Humeyni Devrimi 20'sinde

Oktay EKŞİ
Haberin Devamı

Demek Ayetullah Humeyni'nin bir Air France uçağıyla Paris'ten Tahran'a gelmesi ve çağımızın en aşağılık despotlarından biri olan Rıza Şah'ı yurdundan kaçmaya mecbur etmesi üzerinden yirmi yıl geçmiş.

Humeyni, İran'a bir kurtarıcı edasıyla inmişti. Şah'ın çevresindeki bir avuç insan hariç, herkesin desteğine sahipti.

Çünkü o bir özgürlük ve adalet sembolü idi. Nitekim Paris'ten onunla birlikte gelenlerin pek çoğu demokrasi, özgürlük, adalet, hukuk ilkelerine inanmış aydınlardı.

Ülke içinde Tudeh'çiler, yani İran komünistleri de Humeyni'yi destekliyorlardı. Çünkü önce Humeyni sayesinde meşrulaşacaklar, sonra da İran'da iktidarı ele geçireceklerdi.

Ne onların hesabı tuttu, ne aydınların, ne de özellikle Humeyni'yi bağırlarına basmak için sokağa dökülen İranlı kadınların...

Humeyni, İran halkına özgürlük, adalet, demokrasi ve hukuk devleti yerine binlerce (bazı kaynaklara göre 10 binden fazla) idam hediye etti.

Şah'ın yolsuzluklarla çürümüş zulüm rejiminin yerini, İran mollalarının bağnaz, gaddar ve çağdışı despotizmi aldı.

İddialarına göre bu devrim sayesinde şeriat devleti, 1400 yıldan beri ilk defa gerçekleşmekteydi. İslam topluluklarının geri kalmışlığını şeriatçı akımlara fatura edenler, ne büyük bir hata ettiklerini bu devrim sayesinde öğreneceklerdi. Deyim yerindeyse, Necmettin Erbakan'ın meşhur Adil Düzen'i fiilen orada uygulanacaktı.

Humeyni başarısından o kadar emindi ki, önce laikliğe, Atatürk'e ve Türkiye'ye saldırdı. İslam ülkeleri, kötü örnek(!) olan Türkiye yerine İran'ı izlemeliydi. Nitekim İran vakit kaybetmeden başta Türkiye, tüm İslam ülkelerine ‘‘devrim ihraç etmeye’’ kalkıştı.

Geçenlerde İranlı gazetecileri ve fikir adamlarını katlettikleri ortaya çıkan İran İstikamet Bakanlığı'nın elemanları, Türkiye'deki engelleri bertaraf etmeye başladılar:

Bir yandan Türkiye'deki Şah taraftarı İranlıları, öte yandan da (bizim kanaatimize göre) Muammer Aksoy, Çetin Emeç ve Turan Dursun'u (belki Bahriye Üçok'u da) onlar öldürttüler.

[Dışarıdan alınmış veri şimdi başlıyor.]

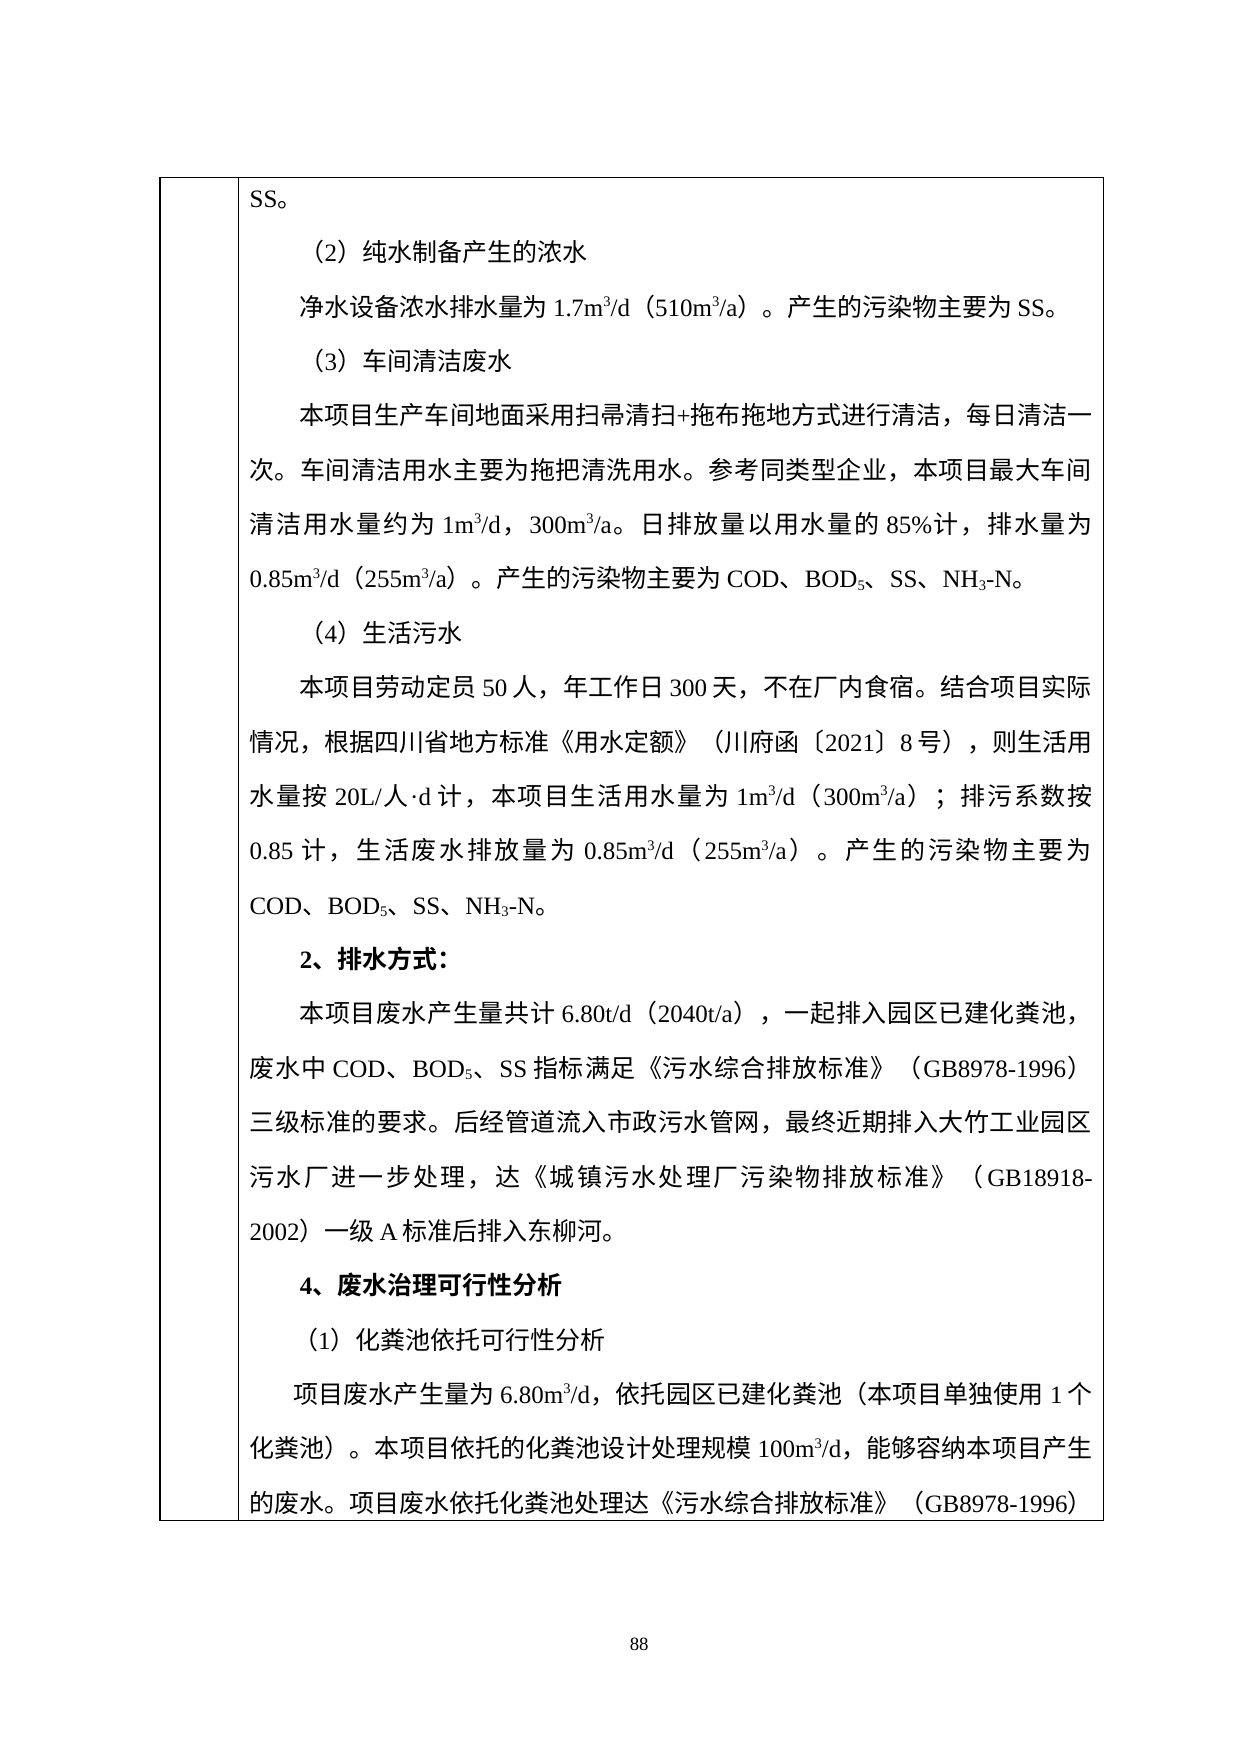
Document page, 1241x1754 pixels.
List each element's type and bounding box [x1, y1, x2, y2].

table_header [161, 178, 238, 1519]
table_header [239, 178, 1103, 1519]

Bu satırların yazarı ise, listelerinde olmasına rağmen Allah'ın lütfuna ilaveten tedbirli ve şanslı olduğu için bugüne geldi.

Şimdi yirmi yıl sonra İran'a bakıp da ‘‘Bu devrim başarılı oldu’’ diyebilen neredeyse yok.

Türkiye (bazılarının alay ettiği) devrimler sayesinde 10 yılda her yaştan 15 milyon genç yaratmayı (halka o heyecanı vermeyi) başarmıştı. Oysa, İran'a gidip gelen Milliyet yazarı Ruşen Çakır dün, ‘‘Tahran'da devrimci coşku gözlemek mümkün değil’’ diye yazıyordu.

International Herald Tribune'de Douglas Jehl ise, İranlı gençlerin ‘‘Peki ama, bu İslami devrim neden yapıldı?’’ dediklerini bildiriyor.

Bir devrimi mahkûm etmek için bundan daha ağır ne denebilir?